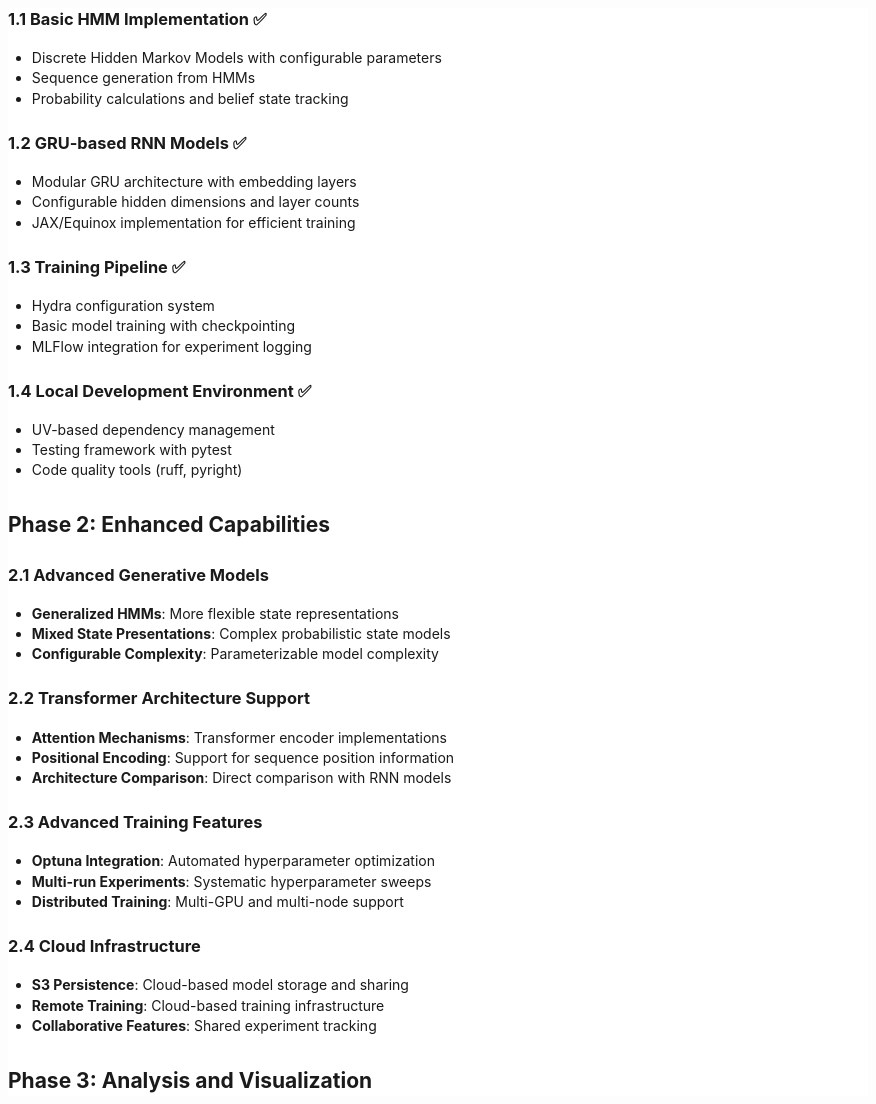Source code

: ### 1.1 Basic HMM Implementation ✅

- Discrete Hidden Markov Models with configurable parameters
- Sequence generation from HMMs
- Probability calculations and belief state tracking

### 1.2 GRU-based RNN Models ✅

- Modular GRU architecture with embedding layers
- Configurable hidden dimensions and layer counts
- JAX/Equinox implementation for efficient training

### 1.3 Training Pipeline ✅

- Hydra configuration system
- Basic model training with checkpointing
- MLFlow integration for experiment logging

### 1.4 Local Development Environment ✅

- UV-based dependency management
- Testing framework with pytest
- Code quality tools (ruff, pyright)

## Phase 2: Enhanced Capabilities

### 2.1 Advanced Generative Models

- **Generalized HMMs**: More flexible state representations
- **Mixed State Presentations**: Complex probabilistic state models
- **Configurable Complexity**: Parameterizable model complexity

### 2.2 Transformer Architecture Support

- **Attention Mechanisms**: Transformer encoder implementations
- **Positional Encoding**: Support for sequence position information
- **Architecture Comparison**: Direct comparison with RNN models

### 2.3 Advanced Training Features

- **Optuna Integration**: Automated hyperparameter optimization
- **Multi-run Experiments**: Systematic hyperparameter sweeps
- **Distributed Training**: Multi-GPU and multi-node support

### 2.4 Cloud Infrastructure

- **S3 Persistence**: Cloud-based model storage and sharing
- **Remote Training**: Cloud-based training infrastructure
- **Collaborative Features**: Shared experiment tracking

## Phase 3: Analysis and Visualization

************

§ **Instruction**:
For every line in the listing above that mentions the word "HMMs", make a copy.

§ **Exercise result**:
- Sequence generation from HMMs
- **Generalized HMMs**: More flexible state representations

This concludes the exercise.